I wrote a C program for a school assignment that reads certain html tags from a file, given on the command line. Since I am initially searching for the '<' character I am using fgetc() to read in a character one at a time from the file to "input" with is a character pointer. My program "works" in terms of reading the the tags correctly but I have to hit enter twice to get the desired output. I know this is a common issue and I've read a few threads on it but most issues have to do with scanf() and I don't think fgetc add the new line character ? I tested reading in the file and I am able to output it correctly except for a random character at the end which I'm guessing is the null character?
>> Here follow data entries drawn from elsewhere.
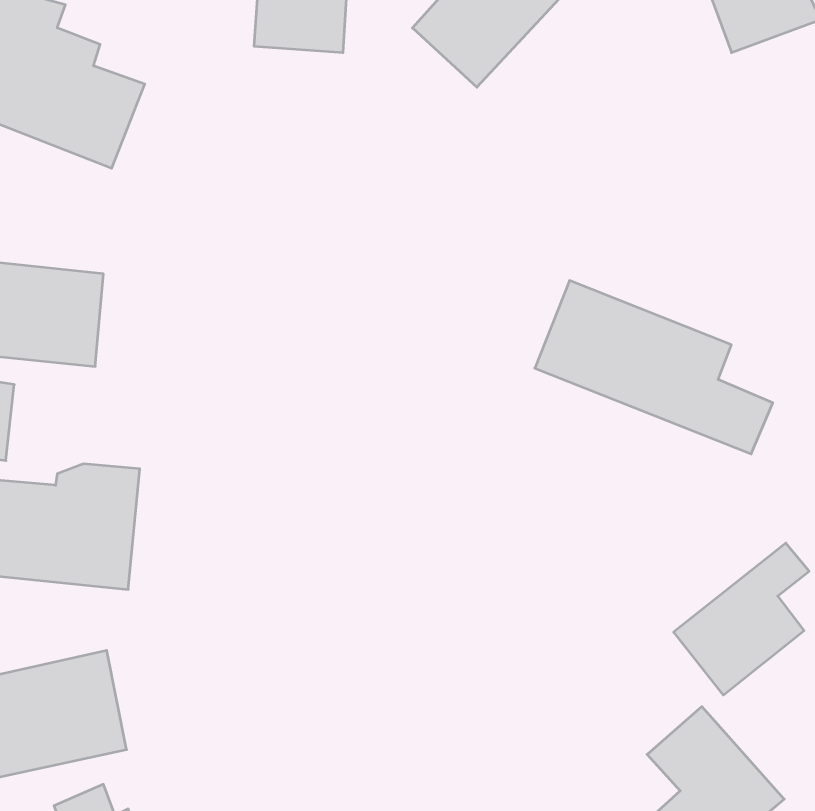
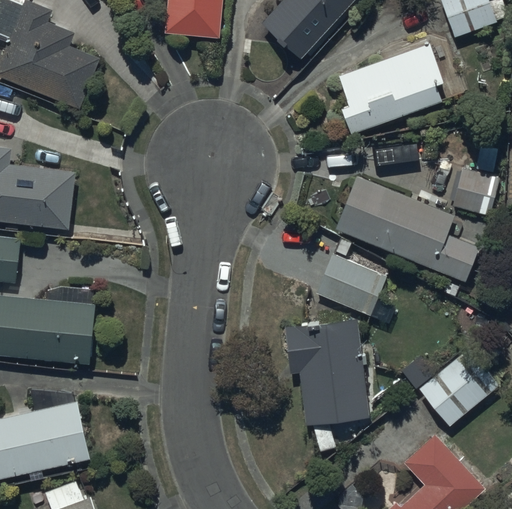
building: none -> [338,43,451,135]
building: none -> [453,170,499,216]
building: none -> [315,253,387,317]
building: none -> [283,317,370,424]

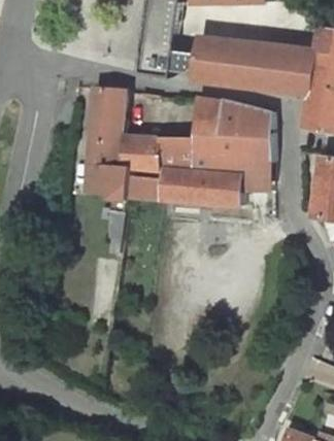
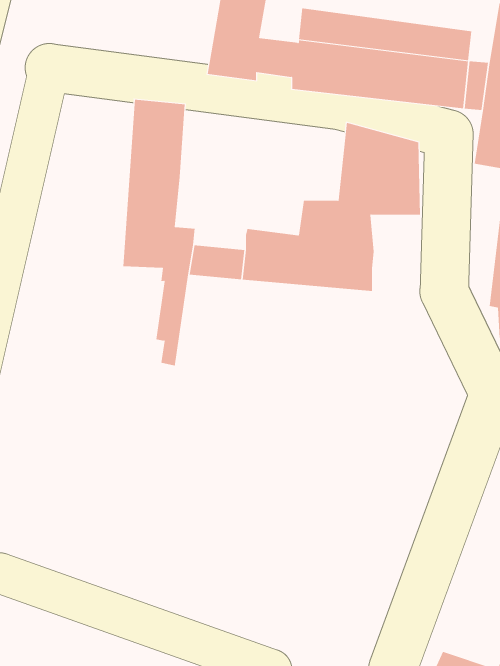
building: [116,99,223,171] -> none
building: [238,159,269,192] -> none

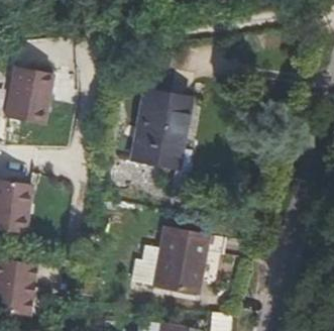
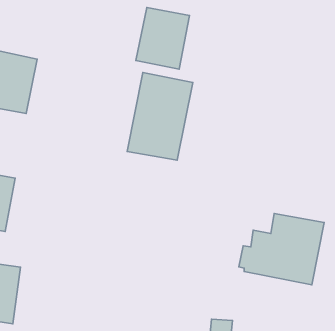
building: none -> [136,7,189,69]
building: [126,227,204,292] -> [239,214,324,285]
Here is how I read the file in:
FILE *inputFile = fopen(argv[1], "r");
input = (char*)malloc(sizeof(char)*FILE_SIZE+1);
tags = (char**)malloc(sizeof(char*)*MAX_TAGS);
tagsCount = (int*)malloc(sizeof(int)*MAX_TAGS);
if(inputFile == NULL){
printf("Empty file\n");
return EXIT_FAILURE;
}
do{
if(feof(inputFile)){
break ;
}
input[j] = fgetc(inputFile);
j++;
}
while(1);
The program is long so I won't include it all but what I do after this is call a method that searches for the desired tags, (the requirements for this were only certain ones):
int readHtmlFile(char *input, char **tags, int *tagsCount){
int length = 0;
int tagFound = 0;
char *tag = NULL;
int tagIndex = 0;
if((length=read(0, input, FILE_SIZE))){
for(int i=0; i<FILE_SIZE; i++){
if(tagFound == 0){
//we can check the closing tags and find out
//all the tags available in html file
if(input[i] == '<'){
tag=(char*)malloc(MAX_TAG_SIZE);
memset(tag, '\0', MAX_TAG_SIZE);
tagFound=1;
}
}
else{
//read the tag until '>' comes to denotes the tag is found
//some tags are spaces and there are some tags which doesnt have end tag
//all these cases are taken care
if(input[i]=='>' || input[i]==' '|| input[i]=='/' || input[i]=='!'){
tagFound=0;
tagIndex=0;
if(input[i]!='/' && input[i]!='!'){
updateTagCount(tag, tags, tagsCount);
}
else{
free(tag);
}
}
else{
//update the tag name in local heap allocated variable
//and copy to tags variable
tag[tagIndex++]=input[i];
}
}
}
}
}
Which is when I execute "./htags HelloWorld.html" this is on linux with the gcc compiler and -std=c99 flag included, there are a few other functions I didn't include, they check for duplicates, free memory and print. Sorry for the lengthy question, any help is appreciated!